The responsibility of the rank and file grows tremendously during an industrial dispute. At such a time, sensitivity of union officials to the wishes of the membership is of paramount importance. Nothing must stand in the way of the conscious intervention of the rank and file in its own affairs.
At present, one of the weapons used by the TUC General Council to prevent such intervention is the Bridlington agreement, a ruling of the TUC which states that no union may enrol any members “claimed” by another union while that union is engaged in an industrial dispute. The Agreement is now being invoked by the Transport and General Workers Union to prevent the National Amalgamated Stevedores and Dockers (the Blue Union) from enrolling dissatisfied T&G members. It is only one weapon in the arsenal used to smash the small, militant union, but it is of importance because of the principle involved.
Within the Capitalist system, the working class must constantly be on guard against attacks on their living standards. One of the means of defence is the unions. But the unions themselves are powerless without the weapon of last resort: the strike – first the industrial strike, then the political one. When a union bureaucracy virtually outlaws the strike weapon, condemns every strike as unofficial, tries t bully its members into returning to work as a preliminary to “conducting negotiations” and, in short, does every bit of dirty work for the bosses that the bosses cannot do for themselves, that union bureaucracy can do noting for its members. It holds no terror for the bosses. Such a bureaucratically run union is the TGWU.
The officials of the T&GWU are as skilful negotiators as any. But of what use are negotiations without the threat of force? If the T&GWU caves in when it comes to a strike, its members must have every right to withdraw from it and join any other union that shows fight. In the case of the dockers, it means joining the NASD.
But what about poaching? Won’t a giant like the T&GWU be able to “bribe” members of other unions to join them by offering lower membership fees etc.? It certainly may, but the final test for its own members always remains: does the union obtain better conditions, or does it not? A union that spends all its resources on “poaching” members from the others will have very little time for fighting the bosses. It will find itself spending more and more time “poaching” back its own members that have left.

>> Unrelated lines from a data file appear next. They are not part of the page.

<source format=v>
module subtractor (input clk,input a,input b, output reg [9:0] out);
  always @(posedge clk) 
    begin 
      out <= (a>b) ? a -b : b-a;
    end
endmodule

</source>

Whoever support a agreement for “spheres of influence” within the Labour Movement, like the Bridlington agreement, shows little trust in the discretion of the workers. And as always when it comes to relying on the workers’ own initiative, Arthur Deakin and Harry Pollitt vie with one another in trying to escape the direct control of the rank and filer and work through the “machine:” Deakin shouts “Bridlington agreement” and Pollitt returns the chorus: “Let no poaching of one union’s members by another take place under any circumstances.” (Daily Worker, 15/10/54) We ask one question of the Deakin-Pollitt axis: Who should chose whom? Unions their members or members their unions? But the bureaucrats of both sides know where they stand – kill all independent rank and file action, kill an independent militant union like the NASD.

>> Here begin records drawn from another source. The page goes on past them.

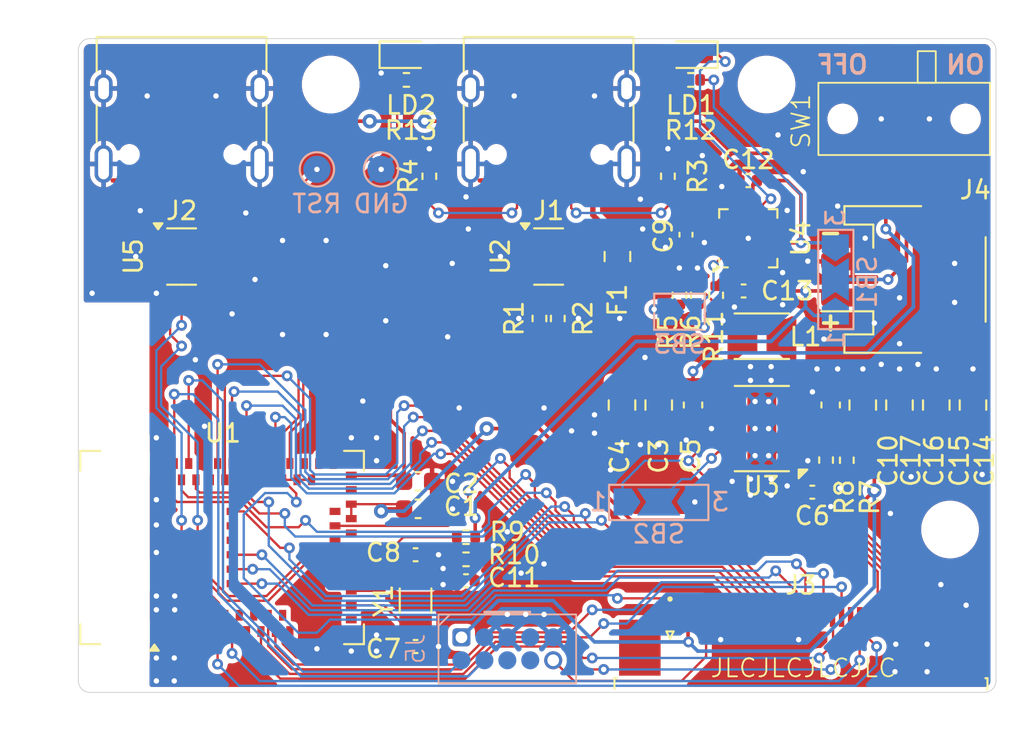
<source format=kicad_pcb>
(kicad_pcb
	(version 20241229)
	(generator "pcbnew")
	(generator_version "9.0")
	(general
		(thickness 0.8)
		(legacy_teardrops no)
	)
	(paper "A4")
	(layers
		(0 "F.Cu" signal)
		(2 "B.Cu" signal)
		(9 "F.Adhes" user "F.Adhesive")
		(11 "B.Adhes" user "B.Adhesive")
		(13 "F.Paste" user)
		(15 "B.Paste" user)
		(5 "F.SilkS" user "F.Silkscreen")
		(7 "B.SilkS" user "B.Silkscreen")
		(1 "F.Mask" user)
		(3 "B.Mask" user)
		(17 "Dwgs.User" user "User.Drawings")
		(19 "Cmts.User" user "User.Comments")
		(21 "Eco1.User" user "User.Eco1")
		(23 "Eco2.User" user "User.Eco2")
		(25 "Edge.Cuts" user)
		(27 "Margin" user)
		(31 "F.CrtYd" user "F.Courtyard")
		(29 "B.CrtYd" user "B.Courtyard")
		(35 "F.Fab" user)
		(33 "B.Fab" user)
		(39 "User.1" user)
		(41 "User.2" user)
		(43 "User.3" user)
		(45 "User.4" user)
	)
	(setup
		(stackup
			(layer "F.SilkS"
				(type "Top Silk Screen")
			)
			(layer "F.Paste"
				(type "Top Solder Paste")
			)
			(layer "F.Mask"
				(type "Top Solder Mask")
				(thickness 0.01)
			)
			(layer "F.Cu"
				(type "copper")
				(thickness 0.035)
			)
			(layer "dielectric 1"
				(type "core")
				(thickness 0.71)
				(material "FR4")
				(epsilon_r 4.5)
				(loss_tangent 0.02)
			)
			(layer "B.Cu"
				(type "copper")
				(thickness 0.035)
			)
			(layer "B.Mask"
				(type "Bottom Solder Mask")
				(thickness 0.01)
			)
			(layer "B.Paste"
				(type "Bottom Solder Paste")
			)
			(layer "B.SilkS"
				(type "Bottom Silk Screen")
			)
			(copper_finish "None")
			(dielectric_constraints no)
		)
		(pad_to_mask_clearance 0)
		(allow_soldermask_bridges_in_footprints no)
		(tenting front back)
		(aux_axis_origin 116.205 85.09)
		(grid_origin 116.205 85.09)
		(pcbplotparams
			(layerselection 0x00000000_00000000_55555555_5755f5ff)
			(plot_on_all_layers_selection 0x00000000_00000000_00000000_00000000)
			(disableapertmacros no)
			(usegerberextensions no)
			(usegerberattributes yes)
			(usegerberadvancedattributes yes)
			(creategerberjobfile yes)
			(dashed_line_dash_ratio 12.000000)
			(dashed_line_gap_ratio 3.000000)
			(svgprecision 4)
			(plotframeref no)
			(mode 1)
			(useauxorigin no)
			(hpglpennumber 1)
			(hpglpenspeed 20)
			(hpglpendiameter 15.000000)
			(pdf_front_fp_property_popups yes)
			(pdf_back_fp_property_popups yes)
			(pdf_metadata yes)
			(pdf_single_document no)
			(dxfpolygonmode yes)
			(dxfimperialunits yes)
			(dxfusepcbnewfont yes)
			(psnegative no)
			(psa4output no)
			(plot_black_and_white yes)
			(sketchpadsonfab no)
			(plotpadnumbers no)
			(hidednponfab no)
			(sketchdnponfab yes)
			(crossoutdnponfab yes)
			(subtractmaskfromsilk no)
			(outputformat 1)
			(mirror no)
			(drillshape 1)
			(scaleselection 1)
			(outputdirectory "")
		)
	)
	(net 0 "")
	(net 1 "GND")
	(net 2 "VDD")
	(net 3 "VBUS")
	(net 4 "Net-(SW1A-B)")
	(net 5 "/VINA")
	(net 6 "XL1")
	(net 7 "XL2")
	(net 8 "VDDH")
	(net 9 "+BATT")
	(net 10 "+5V")
	(net 11 "Net-(J1-CC1)")
	(net 12 "Net-(J1-CC2)")
	(net 13 "unconnected-(J1-SBU1-PadA8)")
	(net 14 "unconnected-(J1-SBU2-PadB8)")
	(net 15 "P0.17")
	(net 16 "P1.15")
	(net 17 "P0.31")
	(net 18 "P1.07")
	(net 19 "P0.09")
	(net 20 "P0.29")
	(net 21 "P1.01")
	(net 22 "P1.02")
	(net 23 "P1.13")
	(net 24 "P0.02")
	(net 25 "P0.06")
	(net 26 "P0.10")
	(net 27 "P0.11")
	(net 28 "P1.04")
	(net 29 "P0.08")
	(net 30 "P0.24")
	(net 31 "RESET")
	(net 32 "P1.11")
	(net 33 "P0.20")
	(net 34 "P1.06")
	(net 35 "P1.00")
	(net 36 "P0.22")
	(net 37 "Net-(L1-Pad2)")
	(net 38 "Net-(L1-Pad1)")
	(net 39 "Net-(LD1-A)")
	(net 40 "Net-(LD1-K)")
	(net 41 "USB_D-")
	(net 42 "USB_D+")
	(net 43 "Net-(SB3-A)")
	(net 44 "Net-(SB3-B)")
	(net 45 "Net-(U3-FB)")
	(net 46 "Net-(U4-TS)")
	(net 47 "Net-(SB1-C)")
	(net 48 "P0.15")
	(net 49 "SWD")
	(net 50 "SWC")
	(net 51 "unconnected-(U1-P1.14-Pad7)")
	(net 52 "unconnected-(U1-P0.23-Pad45)")
	(net 53 "unconnected-(U1-P1.08-Pad25)")
	(net 54 "unconnected-(U1-P0.05-Pad21)")
	(net 55 "unconnected-(U1-P0.27-Pad16)")
	(net 56 "unconnected-(U1-P0.12-Pad29)")
	(net 57 "unconnected-(U1-P0.03-Pad9)")
	(net 58 "unconnected-(U1-P0.30-Pad14)")
	(net 59 "/FRST")
	(net 60 "unconnected-(U1-DCCH-Pad31)")
	(net 61 "unconnected-(U1-P1.12-Pad5)")
	(net 62 "unconnected-(U1-P1.03-Pad60)")
	(net 63 "unconnected-(U1-P0.28-Pad13)")
	(net 64 "unconnected-(U1-P1.05-Pad59)")
	(net 65 "P0.04")
	(net 66 "unconnected-(U1-P1.10-Pad3)")
	(net 67 "unconnected-(U1-P1.09-Pad26)")
	(net 68 "unconnected-(U1-P0.25-Pad49)")
	(net 69 "unconnected-(U1-P0.21-Pad43)")
	(net 70 "unconnected-(U1-P0.26-Pad19)")
	(net 71 "unconnected-(U1-P0.07-Pad23)")
	(net 72 "unconnected-(U2-IO1-Pad1)")
	(net 73 "unconnected-(U2-IO4-Pad6)")
	(net 74 "unconnected-(U3-PG-Pad14)")
	(net 75 "unconnected-(U4-~{PGOOD}-Pad7)")
	(net 76 "unconnected-(U4-ILIM-Pad12)")
	(net 77 "unconnected-(U4-TMR-Pad14)")
	(net 78 "unconnected-(J2-SBU2-PadB8)")
	(net 79 "unconnected-(J2-CC1-PadA5)")
	(net 80 "unconnected-(J2-SBU1-PadA8)")
	(net 81 "unconnected-(J2-CC2-PadB5)")
	(net 82 "/MCU_D-")
	(net 83 "/MCU_D+")
	(net 84 "Net-(LD2-A)")
	(net 85 "unconnected-(U5-IO2-Pad3)")
	(net 86 "unconnected-(U5-IO3-Pad4)")
	(net 87 "unconnected-(J5-Pin_6-Pad6)")
	(net 88 "/PWR_SAVE")
	(net 89 "unconnected-(U1-P0.13-Pad37)")
	(net 90 "unconnected-(J3-Pin_2-Pad2)")
	(net 91 "unconnected-(J3-Pin_1-Pad1)")
	(net 92 "unconnected-(J3-Pin_7-Pad7)")
	(net 93 "unconnected-(J3-Pin_8-Pad8)")
	(net 94 "unconnected-(J5-Pin_8-Pad8)")
	(net 95 "unconnected-(J5-Pin_7-Pad7)")
	(footprint "Resistor_SMD:R_0402_1005Metric" (layer "F.Cu") (at 157.601 108.424 -90))
	(footprint "Resistor_SMD:R_0402_1005Metric" (layer "F.Cu") (at 142.748 100.584 90))
	(footprint "Resistor_SMD:R_0402_1005Metric" (layer "F.Cu") (at 137.668 113.919 180))
	(footprint "Capacitor_SMD:C_0402_1005Metric" (layer "F.Cu") (at 149.845 95.945 -90))
	(footprint "Capacitor_SMD:C_0603_1608Metric" (layer "F.Cu") (at 135.014 109.601 180))
	(footprint "Package_TO_SOT_SMD:SOT-23-6" (layer "F.Cu") (at 121.92 97.155))
	(footprint "MountingHole:MountingHole_2.7mm_M2.5_ISO7380" (layer "F.Cu") (at 164.465 112.268))
	(footprint "Capacitor_SMD:C_0603_1608Metric" (layer "F.Cu") (at 150.235 105.376 -90))
	(footprint "Package_SON:VSON-14-1EP_3x4.45mm_P0.65mm_EP1.6x4.2mm_ThermalVias" (layer "F.Cu") (at 154.045 106.68 180))
	(footprint "Fuse:Fuse_0805_2012Metric" (layer "F.Cu") (at 146.05 97.155 -90))
	(footprint "Connector_FFC-FPC:TE_3-1734839-0_1x30-1MP_P0.5mm_Horizontal" (layer "F.Cu") (at 156.21 118.46))
	(footprint "Resistor_SMD:R_0402_1005Metric" (layer "F.Cu") (at 148.844 92.71 90))
	(footprint "MountingHole:MountingHole_2.7mm_M2.5_ISO7380" (layer "F.Cu") (at 130.175 87.63))
	(footprint "Crystal:Crystal_SMD_3215-2Pin_3.2x1.5mm" (layer "F.Cu") (at 134.874 116.205 90))
	(footprint "Inductor_SMD:L_Changjiang_FNR252012S" (layer "F.Cu") (at 154.045 101.566))
	(footprint "Connector_USB:USB_C_Receptacle_HRO_TYPE-C-31-M-12" (layer "F.Cu") (at 142.24 88.9 180))
	(footprint "Capacitor_SMD:C_0805_2012Metric" (layer "F.Cu") (at 161.665 105.376 90))
	(footprint "Resistor_SMD:R_0402_1005Metric" (layer "F.Cu") (at 158.75 108.434 -90))
	(footprint "Capacitor_SMD:C_0402_1005Metric" (layer "F.Cu") (at 153.035 99.06))
	(footprint "Capacitor_SMD:C_0603_1608Metric" (layer "F.Cu") (at 157.855 105.376 90))
	(footprint "Resistor_SMD:R_0402_1005Metric" (layer "F.Cu") (at 149.485 99.301 90))
	(footprint "Resistor_SMD:R_0402_1005Metric" (layer "F.Cu") (at 134.366 87.376))
	(footprint "Resistor_SMD:R_0402_1005Metric" (layer "F.Cu") (at 137.668 112.691 180))
	(footprint "Capacitor_SMD:C_0805_2012Metric" (layer "F.Cu") (at 165.735 105.376 90))
	(footprint "Resistor_SMD:R_0402_1005Metric" (layer "F.Cu") (at 151.517 99.301 90))
	(footprint "Capacitor_SMD:C_0402_1005Metric" (layer "F.Cu") (at 134.874 118.745 180))
	(footprint "Capacitor_SMD:C_0805_2012Metric" (layer "F.Cu") (at 146.304 105.376 -90))
	(footprint "ErgoSNM_Keyboard:MSKT-22D14-T" (layer "F.Cu") (at 161.925 89.535 180))
	(footprint "RF_Module:Raytac_MDBT50Q" (layer "F.Cu") (at 124.164 113.265 90))
	(footprint "Capacitor_SMD:C_0603_1608Metric" (layer "F.Cu") (at 135.014 111.125))
	(footprint "Resistor_SMD:R_0402_1005Metric" (layer "F.Cu") (at 141.732 100.584 -90))
	(footprint "Package_TO_SOT_SMD:SOT-23-6" (layer "F.Cu") (at 142.24 97.155))
	(footprint "Capacitor_SMD:C_0805_2012Metric" (layer "F.Cu") (at 148.336 105.376 -90))
	(footprint "Package_DFN_QFN:VQFN-16-1EP_3x3mm_P0.5mm_EP1.6x1.6mm"
		(layer "F.Cu")
		(uuid "c259bb15-2ea9-4812-811e-9cbfd28cb474")
		(at 153.295 96.145 90)
		(descr "VQFN, 16 Pin (http://www.ti.com/lit/ds/symlink/cdclvp1102.pdf#page=28), generated with kicad-footprint-generator ipc_noLead_generator.py")
		(tags "VQFN NoLead")
		(property "Reference" "U4"
			(at 0 2.915 90)
			(layer "F.SilkS")
			(uuid "a6c22838-d09d-4a8e-9757-d76b3259e3cc")
			(effects
				(font
					(size 1 1)
					(thickness 0.15)
				)
			)
		)
		(property "Value" "BQ24075RGT"
			(at 0 2.83 90)
			(layer "F.Fab")
			(uuid "73264d34-6c4e-4cc7-926f-55f594d356e9")
			(effects
				(font
					(size 1 1)
					(thickness 0.15)
				)
			)
		)
		(property "Datasheet" "http://www.ti.com/lit/ds/symlink/bq24075.pdf"
			(at 0 0 90)
			(layer "F.Fab")
			(hide yes)
			(uuid "c2a6944e-db08-40c1-80f5-f1ab85538ad9")
			(effects
				(font
					(size 1.27 1.27)
					(thickness 0.15)
				)
			)
		)
		(property "Description" "USB-Friendly Li-Ion Battery Charger and Power-Path Management, VQFN-16"
			(at 0 0 90)
			(layer "F.Fab")
			(hide yes)
			(uuid "ba5b4ff7-62eb-491d-9b3d-d018b147d7b1")
			(effects
				(font
					(size 1.27 1.27)
					(thickness 0.15)
				)
			)
		)
		(property "JLCPCB Part #" "C15464"
			(at 0 0 90)
			(unlocked yes)
			(layer "F.Fab")
			(hide yes)
			(uuid "c5337599-9660-4d7b-98c7-ee09fe002384")
			(effects
				(font
					(size 1 1)
					(thickness 0.15)
				)
			)
		)
		(property "MFR. Part #" "BQ24075RGTR"
			(at 0 0 90)
			(unlocked yes)
			(layer "F.Fab")
			(hide yes)
			(uuid "f7645caa-f507-4375-8a35-935fa7ac15bc")
			(effects
				(font
					(size 1 1)
					(thickness 0.15)
				)
			)
		)
		(property ki_fp_filters "VQFN*1EP*3x3mm*P0.5mm*")
		(path "/a93cff7f-e589-4c62-9c25-b9e579481553")
		(sheetname "/")
		(sheetfile "adapter_core_mdbt50q.kicad_sch")
		(attr smd)
		(fp_line
			(start 1.61 -1.61)
			(end 1.61 -1.135)
			(stroke
				(width 0.12)
				(type solid)
			)
			(layer "F.SilkS")
			(uuid "8f74a615-b23e-45b7-89cb-4ae9fa34d6da")
		)
		(fp_line
			(start 1.135 -1.61)
			(end 1.61 -1.61)
			(stroke
				(width 0.12)
				(type solid)
			)
			(layer "F.SilkS")
			(uuid "d8106eb1-fcc7-4ede-9bd4-485df419c562")
		)
		(fp_line
			(start -1.135 -1.61)
			(end -1.31 -1.61)
			(stroke
				(width 0.12)
				(type solid)
			)
			(layer "F.SilkS")
			(uuid "22a68a60-668a-42bf-88c1-c0a5b226b7eb")
		)
		(fp_line
			(start -1.61 -1.135)
			(end -1.61 -1.37)
			(stroke
				(width 0.12)
				(type solid)
			)
			(layer "F.SilkS")
			(uuid "870ff1d9-493c-4eb3-8936-a0180462e53b")
		)
		(fp_line
			(start 1.61 1.61)
			(end 1.61 1.135)
			(stroke
				(width 0.12)
				(type solid)
			)
			(layer "F.SilkS")
			(uuid "6821e6a7-040a-443e-92f4-22ed8a657534")
		)
		(fp_line
			(start 1.135 1.61)
			(end 1.61 1.61)
			(stroke
				(width 0.12)
				(type solid)
			)
			(layer "F.SilkS")
			(uuid "03621958-294d-48ee-af3e-5bcf2e55c34c")
		)
		(fp_line
			(start -1.135 1.61)
			(end -1.61 1.61)
			(stroke
				(width 0.12)
				(type solid)
			)
			(layer "F.SilkS")
			(uuid "56ca5411-9281-434b-a9a8-e42d475f9f0f")
		)
		(fp_line
			(start -1.61 1.61)
			(end -1.61 1.135)
			(stroke
				(width 0.12)
				(type solid)
			)
			(layer "F.SilkS")
			(uuid "9464bf75-3669-418c-aca1-6ca5859e9475")
		)
		(fp_poly
			(pts
				(xy -1.61 -1.61) (xy -1.85 -1.94) (xy -1.37 -1.94)
			)
			(stroke
				(width 0.12)
				(type solid)
			)
			(fill yes)
			(layer "F.SilkS")
			(uuid "73f6250b-d7ce-4ca8-a76d-3f04082b39b3")
		)
		(fp_line
			(start 1.13 -2.13)
			(end 1.13 -1.75)
			(stroke
				(width 0.05)
				(type solid)
			)
			(layer "F.CrtYd")
			(uuid "92c15ac2-5b38-4c45-8f6f-e0fd33340f1e")
		)
		(fp_line
			(start -1.13 -2.13)
			(end 1.13 -2.13)
			(stroke
				(width 0.05)
				(type solid)
			)
			(layer "F.CrtYd")
			(uuid "2a4fafef-745e-481a-b0a3-85bb5159794d")
		)
		(fp_line
			(start 1.75 -1.75)
			(end 1.75 -1.13)
			(stroke
				(width 0.05)
				(type solid)
			)
			(layer "F.CrtYd")
			(uuid "8d819001-5c2d-4829-b910-fc6d32e6e820")
		)
		(fp_line
			(start 1.13 -1.75)
			(end 1.75 -1.75)
			(stroke
				(width 0.05)
				(type solid)
			)
			(layer "F.CrtYd")
			(uuid "0969b1e0-ba76-4d43-b3c9-0ef4bc577d21")
		)
		(fp_line
			(start -1.13 -1.75)
			(end -1.13 -2.13)
			(stroke
				(width 0.05)
				(type solid)
			)
			(layer "F.CrtYd")
			(uuid "de9b1240-3827-455b-a3fb-d00f3a6bb040")
		)
		(fp_line
			(start -1.75 -1.75)
			(end -1.13 -1.75)
			(stroke
				(width 0.05)
				(type solid)
			)
			(layer "F.CrtYd")
			(uuid "3f43dba2-c98e-476b-8582-d746f6810885")
		)
		(fp_line
			(start 2.13 -1.13)
			(end 2.13 1.13)
			(stroke
				(width 0.05)
				(type solid)
			)
			(layer "F.CrtYd")
			(uuid "a966a01c-ef35-460b-b110-98a492bcbc57")
		)
		(fp_line
			(start 1.75 -1.13)
			(end 2.13 -1.13)
			(stroke
				(width 0.05)
				(type solid)
			)
			(layer "F.CrtYd")
			(uuid "5035970a-dc30-44eb-baa6-df033cdcbda5")
		)
		(fp_line
			(start -1.75 -1.13)
			(end -1.75 -1.75)
			(stroke
				(width 0.05)
				(type solid)
			)
			(layer "F.CrtYd")
			(uuid "9499a04d-66b6-42df-8dc6-3254bad732b8")
		)
		(fp_line
			(start -2.13 -1.13)
			(end -1.75 -1.13)
			(stroke
				(width 0.05)
				(type solid)
			)
			(layer "F.CrtYd")
			(uuid "7533677f-f335-40fc-9fc3-e03eb60197b7")
		)
		(fp_line
			(start 2.13 1.13)
			(end 1.75 1.13)
			(stroke
				(width 0.05)
				(type solid)
			)
			(layer "F.CrtYd")
			(uuid "e0055474-e3f5-449a-9cd4-e7d036e5e2d0")
		)
		(fp_line
			(start 1.75 1.13)
			(end 1.75 1.75)
			(stroke
				(width 0.05)
				(type solid)
			)
			(layer "F.CrtYd")
			(uuid "0e005d4c-63d0-49a6-b89f-9f0c54bfb78b")
		)
		(fp_line
			(start -1.75 1.13)
			(end -2.13 1.13)
			(stroke
				(width 0.05)
				(type solid)
			)
			(layer "F.CrtYd")
			(uuid "84031ff3-91a9-48b5-b761-bb07aefbef2f")
		)
		(fp_line
			(start -2.13 1.13)
			(end -2.13 -1.13)
			(stroke
				(width 0.05)
				(type solid)
			)
			(layer "F.CrtYd")
			(uuid "8d0d2b72-b32a-4f85-9497-756f5fde2fe0")
		)
		(fp_line
			(start 1.75 1.75)
			(end 1.13 1.75)
			(stroke
				(width 0.05)
				(type solid)
			)
			(layer "F.CrtYd")
			(uuid "29354511-bf8f-4256-bea8-163cd6117c22")
		)
		(fp_line
			(start 1.13 1.75)
			(end 1.13 2.13)
			(stroke
				(width 0.05)
				(type solid)
			)
			(layer "F.CrtYd")
			(uuid "e9fbbf95-ca25-4e92-a153-149acc13895f")
		)
		(fp_line
			(start -1.13 1.75)
			(end -1.75 1.75)
			(stroke
				(width 0.05)
				(type solid)
			)
			(layer "F.CrtYd")
			(uuid "7672cf90-9d14-465c-a6cc-ac936cfeb341")
		)
		(fp_line
			(start -1.75 1.75)
			(end -1.75 1.13)
			(stroke
				(width 0.05)
				(type solid)
			)
			(layer "F.CrtYd")
			(uuid "a251519a-db57-40e8-8139-dbd31a5a3fe1")
		)
		(fp_line
			(start 1.13 2.13)
			(end -1.13 2.13)
			(stroke
				(width 0.05)
				(type solid)
			)
			(layer "F.CrtYd")
			(uuid "a8330332-cc0f-4292-b63f-e0c01d0f1a58")
		)
		(fp_line
			(start -1.13 2.13)
			(end -1.13 1.75)
			(stroke
				(width 0.05)
				(type solid)
			)
			(layer "F.CrtYd")
			(uuid "831a3f49-ff54-4c53-a050-86868f69fc6f")
		)
		(fp_poly
			(pts
				(xy -1.5 -0.75) (xy -1.5 1.5) (xy 1.5 1.5) (xy 1.5 -1.5) (xy -0.75 -1.5)
			)
			(stroke
				(width 0.1)
				(type solid)
			)
			(fill no)
			(layer "F.Fab")
			(uuid "02a4bd07-a64e-449
... [575816 chars truncated]
</source>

Rank and filers of the Labour Movement must press for free choice: For the election of all policy-making officials and delegates. For the direct responsibility of such representatives to their electors and the right of instantaneous dismissal. For the revoking of the Bridlington Agreement.
M. Kidron’s remarks on the Bridlington Agreement do not reflect the views of the editors of Socialist Review. Controversy on the subject will be welcomed. – Editor.